EXTRAIT À LIRE ->
Comment est née la marque Vivapolis ?
Cela fait plusieurs années que les acteurs de la ville sont conscients des talents des entreprises françaises, mais aussi de leurs difficultés à l’export, parce qu’elles arrivent en ordre dispersé. Au printemps 2013, Nicole Bricq, ministre du Commerce extérieur, a organisé le discours sur l’exportation autour des quatre thèmes suivants : mieux se nourrir, mieux communiquer, mieux se soigner et mieux vivre en ville, avec un fédérateur sur chaque thème. Pour ma part, j’ai été nommée fédératrice du « mieux vivre en ville ».
Nous avons commencé par créer une marque, dans l’optique de faire le marketing de la ville durable à la française, avec un nom, un logo, une « définition » et un site web. Le sujet était mûr car il y avait eu en amont des travaux et des réflexions, notamment dans deux groupes de travail, l’un du Cosel (Comité d’orientation des éco-entreprises) présidé par Patrick-Yann Dartout, qui est également un des coanimateurs de Vivapolis, et l’autre de l’Afep, réunissant plutôt les grandes entreprises. Nous avons essayé de définir les caractéristiques de la ville durable à la française en quatre points :
1 – Mettre l’homme au cœur du projet en améliorant les conditions de vie des habitants, ce qui a des conséquences en termes de logement, de santé, de mobilité, de pluri-activités… C’est la recherche d’une ville « attractive » pour les hommes comme pour les entreprises.

CONSIGNE A ->
Répondez aux questions suivantes d'après l'extrait, une réponse par ligne, marquée comme sa question.
(i) À quelle saison et en quelle année Nicole Bricq a-t-elle organisé le discours sur l'exportation ?
(ii) Qui préside le groupe de travail du Cosel ?
(iii) D'après le premier point, quel genre de ville est recherché ?

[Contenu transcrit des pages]
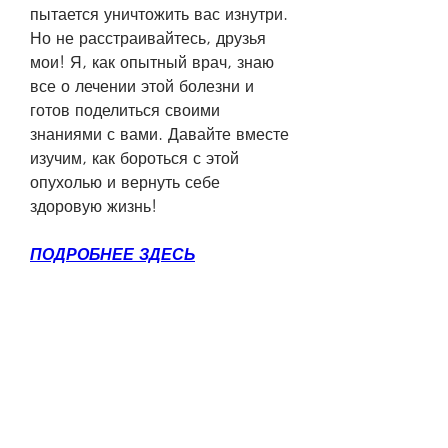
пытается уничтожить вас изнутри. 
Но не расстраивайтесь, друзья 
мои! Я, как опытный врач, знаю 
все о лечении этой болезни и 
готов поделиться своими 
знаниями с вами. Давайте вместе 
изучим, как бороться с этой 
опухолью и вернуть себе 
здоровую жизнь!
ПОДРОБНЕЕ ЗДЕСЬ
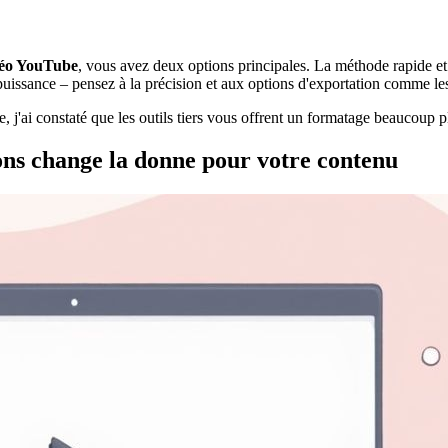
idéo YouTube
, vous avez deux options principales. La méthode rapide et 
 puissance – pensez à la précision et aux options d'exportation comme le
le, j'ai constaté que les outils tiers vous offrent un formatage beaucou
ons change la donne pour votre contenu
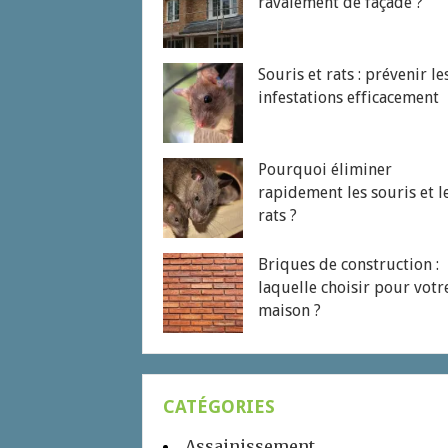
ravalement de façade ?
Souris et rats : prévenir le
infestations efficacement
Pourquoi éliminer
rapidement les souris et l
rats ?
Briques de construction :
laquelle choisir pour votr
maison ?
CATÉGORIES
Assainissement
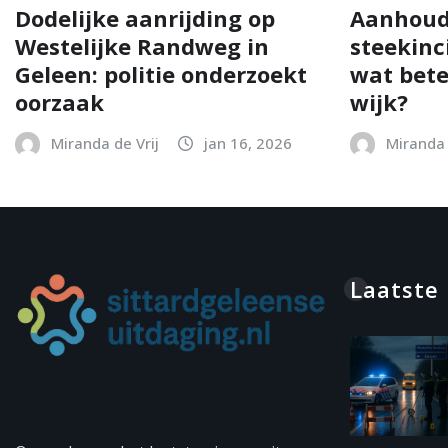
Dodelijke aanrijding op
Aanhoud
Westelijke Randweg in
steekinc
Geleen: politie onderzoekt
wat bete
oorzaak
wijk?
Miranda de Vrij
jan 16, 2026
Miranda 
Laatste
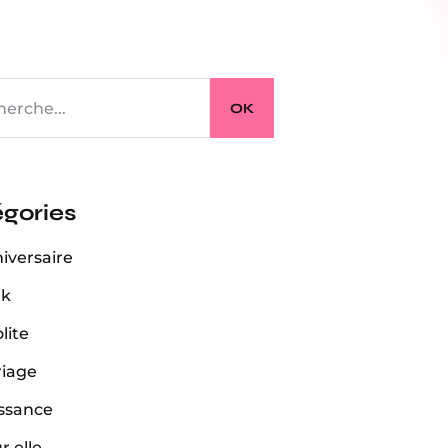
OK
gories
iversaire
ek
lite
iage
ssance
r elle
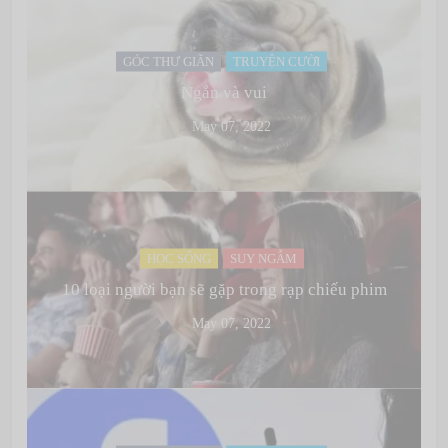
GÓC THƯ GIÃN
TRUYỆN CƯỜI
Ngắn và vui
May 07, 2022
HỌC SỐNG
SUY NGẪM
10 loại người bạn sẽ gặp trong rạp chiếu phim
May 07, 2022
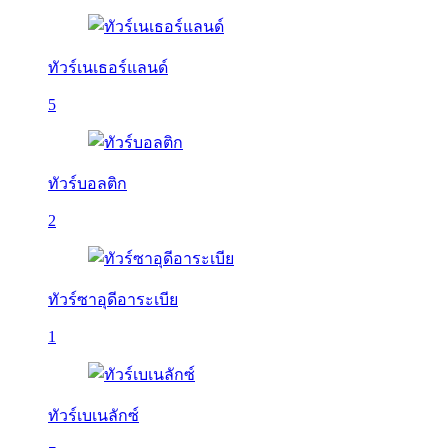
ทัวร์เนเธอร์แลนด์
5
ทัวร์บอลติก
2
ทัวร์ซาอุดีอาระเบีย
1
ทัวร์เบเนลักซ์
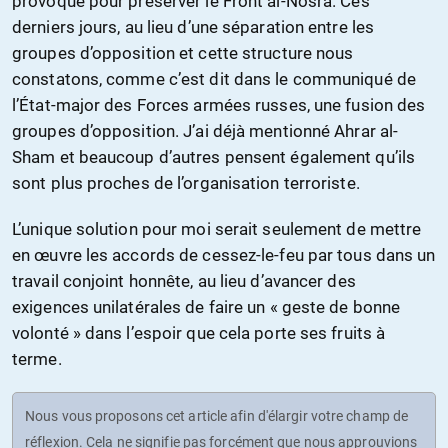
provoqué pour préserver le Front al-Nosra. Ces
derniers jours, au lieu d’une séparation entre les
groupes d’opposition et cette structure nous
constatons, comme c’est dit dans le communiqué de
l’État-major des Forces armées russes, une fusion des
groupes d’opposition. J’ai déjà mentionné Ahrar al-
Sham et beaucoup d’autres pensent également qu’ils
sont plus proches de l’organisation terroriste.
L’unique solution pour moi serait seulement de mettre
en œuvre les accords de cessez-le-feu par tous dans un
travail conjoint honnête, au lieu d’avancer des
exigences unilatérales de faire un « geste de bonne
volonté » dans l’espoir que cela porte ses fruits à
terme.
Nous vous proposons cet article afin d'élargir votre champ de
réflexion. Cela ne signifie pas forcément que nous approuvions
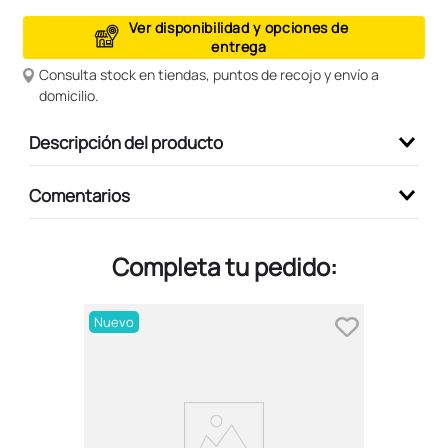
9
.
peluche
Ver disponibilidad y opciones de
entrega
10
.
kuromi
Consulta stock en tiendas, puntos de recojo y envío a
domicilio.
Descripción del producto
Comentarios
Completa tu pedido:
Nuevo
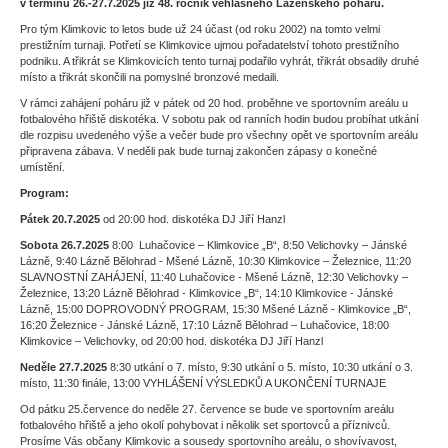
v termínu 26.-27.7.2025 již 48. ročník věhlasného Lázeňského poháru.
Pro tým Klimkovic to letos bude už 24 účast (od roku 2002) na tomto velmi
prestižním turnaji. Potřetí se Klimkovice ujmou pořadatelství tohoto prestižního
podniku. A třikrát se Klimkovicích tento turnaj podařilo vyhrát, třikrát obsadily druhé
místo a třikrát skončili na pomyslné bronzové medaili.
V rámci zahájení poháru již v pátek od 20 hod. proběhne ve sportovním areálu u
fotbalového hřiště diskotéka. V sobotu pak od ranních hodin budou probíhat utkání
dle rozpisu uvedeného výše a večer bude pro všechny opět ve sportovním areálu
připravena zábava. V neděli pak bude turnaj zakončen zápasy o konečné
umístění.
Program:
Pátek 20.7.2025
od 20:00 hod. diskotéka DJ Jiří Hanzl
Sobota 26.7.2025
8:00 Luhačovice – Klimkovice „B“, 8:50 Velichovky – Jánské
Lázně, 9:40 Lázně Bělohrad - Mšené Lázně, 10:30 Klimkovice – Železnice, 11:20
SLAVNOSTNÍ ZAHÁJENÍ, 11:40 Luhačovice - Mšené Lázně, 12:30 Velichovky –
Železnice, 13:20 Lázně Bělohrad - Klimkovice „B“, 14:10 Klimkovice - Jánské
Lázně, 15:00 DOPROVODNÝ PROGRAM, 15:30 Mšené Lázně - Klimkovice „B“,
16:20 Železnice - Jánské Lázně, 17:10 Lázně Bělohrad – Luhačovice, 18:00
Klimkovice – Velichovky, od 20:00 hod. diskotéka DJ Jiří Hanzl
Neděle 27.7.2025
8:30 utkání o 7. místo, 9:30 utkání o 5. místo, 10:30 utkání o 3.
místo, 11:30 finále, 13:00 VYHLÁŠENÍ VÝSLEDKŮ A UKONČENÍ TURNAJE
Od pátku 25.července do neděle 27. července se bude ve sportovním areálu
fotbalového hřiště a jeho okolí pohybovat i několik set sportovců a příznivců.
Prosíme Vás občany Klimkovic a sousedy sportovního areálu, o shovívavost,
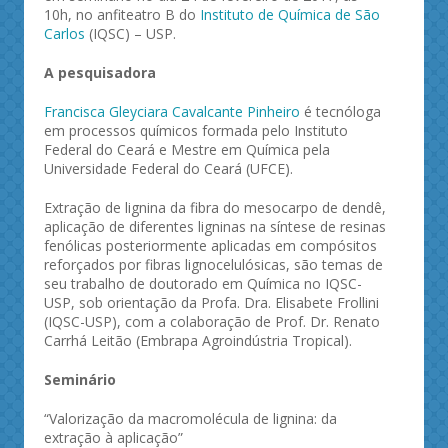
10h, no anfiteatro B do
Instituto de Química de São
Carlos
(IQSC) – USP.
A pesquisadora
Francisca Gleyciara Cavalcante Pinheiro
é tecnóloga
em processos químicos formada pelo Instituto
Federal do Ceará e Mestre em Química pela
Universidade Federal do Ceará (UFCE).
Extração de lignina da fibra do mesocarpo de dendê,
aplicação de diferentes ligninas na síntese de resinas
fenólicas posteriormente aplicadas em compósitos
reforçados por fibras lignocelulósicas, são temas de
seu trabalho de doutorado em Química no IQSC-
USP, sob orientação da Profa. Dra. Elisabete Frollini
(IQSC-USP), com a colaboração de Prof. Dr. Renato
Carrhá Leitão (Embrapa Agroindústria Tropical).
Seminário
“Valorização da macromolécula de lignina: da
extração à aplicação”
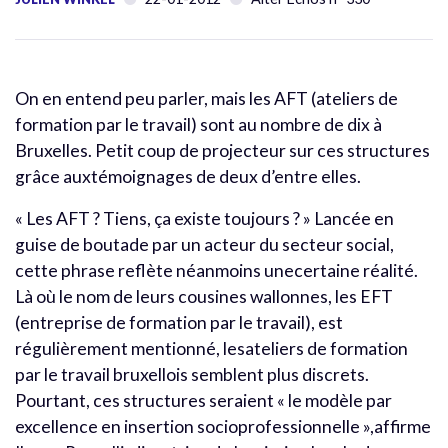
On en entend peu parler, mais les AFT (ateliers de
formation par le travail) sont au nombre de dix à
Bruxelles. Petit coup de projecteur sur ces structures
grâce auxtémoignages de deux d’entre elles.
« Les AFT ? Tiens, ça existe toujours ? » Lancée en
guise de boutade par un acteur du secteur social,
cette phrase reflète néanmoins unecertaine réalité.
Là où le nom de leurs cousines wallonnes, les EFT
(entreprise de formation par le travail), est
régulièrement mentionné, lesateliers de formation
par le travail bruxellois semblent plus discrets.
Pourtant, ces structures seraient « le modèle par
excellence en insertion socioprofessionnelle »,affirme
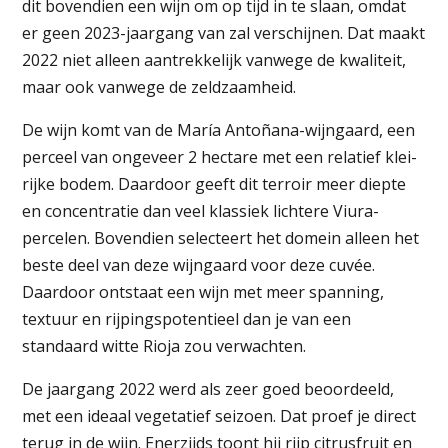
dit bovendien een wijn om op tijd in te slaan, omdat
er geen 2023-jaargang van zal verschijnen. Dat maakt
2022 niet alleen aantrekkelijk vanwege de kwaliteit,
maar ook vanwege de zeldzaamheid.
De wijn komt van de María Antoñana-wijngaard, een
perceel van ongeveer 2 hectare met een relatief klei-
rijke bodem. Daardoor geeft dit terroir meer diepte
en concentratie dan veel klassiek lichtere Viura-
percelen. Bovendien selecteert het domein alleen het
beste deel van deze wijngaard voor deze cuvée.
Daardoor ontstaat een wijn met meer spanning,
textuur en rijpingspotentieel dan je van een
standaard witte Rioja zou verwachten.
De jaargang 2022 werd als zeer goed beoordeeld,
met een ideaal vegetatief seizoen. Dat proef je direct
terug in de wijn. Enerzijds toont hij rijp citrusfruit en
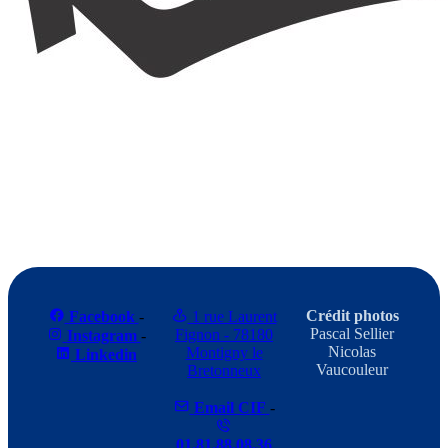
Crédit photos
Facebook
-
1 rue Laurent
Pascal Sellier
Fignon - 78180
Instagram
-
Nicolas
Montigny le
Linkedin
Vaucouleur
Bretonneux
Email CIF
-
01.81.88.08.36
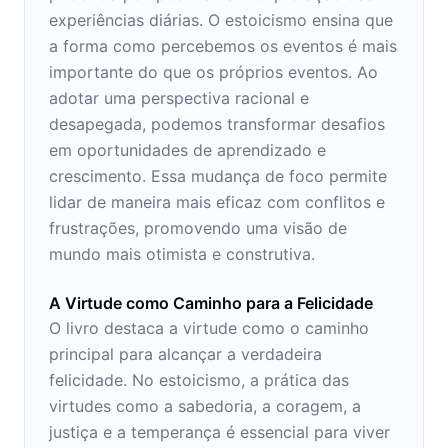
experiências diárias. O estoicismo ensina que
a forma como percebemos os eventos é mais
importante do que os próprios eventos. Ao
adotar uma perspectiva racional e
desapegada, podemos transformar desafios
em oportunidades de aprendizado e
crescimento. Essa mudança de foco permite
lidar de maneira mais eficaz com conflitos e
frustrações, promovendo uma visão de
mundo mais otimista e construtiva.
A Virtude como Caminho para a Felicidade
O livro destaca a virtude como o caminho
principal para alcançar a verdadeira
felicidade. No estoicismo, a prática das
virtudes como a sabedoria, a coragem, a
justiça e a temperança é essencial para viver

CONSIGNE B -> Citez s'il vous plaît les lignes des enregistrements, depuis la ligne contenant « On en entend » jusqu'à la ligne contenant « excellence en insertion », ces deux lignes incluses.

RÉPONSE ATTENDUE A ->
(i) Au printemps 2013.
(ii) Patrick-Yann Dartout.
(iii) Une ville « attractive » pour les hommes comme pour les entreprises.

RÉPONSE ATTENDUE B ->
On en entend peu parler, mais les AFT (ateliers de
formation par le travail) sont au nombre de dix à
Bruxelles. Petit coup de projecteur sur ces structures
grâce auxtémoignages de deux d’entre elles.
« Les AFT ? Tiens, ça existe toujours ? » Lancée en
guise de boutade par un acteur du secteur social,
cette phrase reflète néanmoins unecertaine réalité.
Là où le nom de leurs cousines wallonnes, les EFT
(entreprise de formation par le travail), est
régulièrement mentionné, lesateliers de formation
par le travail bruxellois semblent plus discrets.
Pourtant, ces structures seraient « le modèle par
excellence en insertion socioprofessionnelle »,affirme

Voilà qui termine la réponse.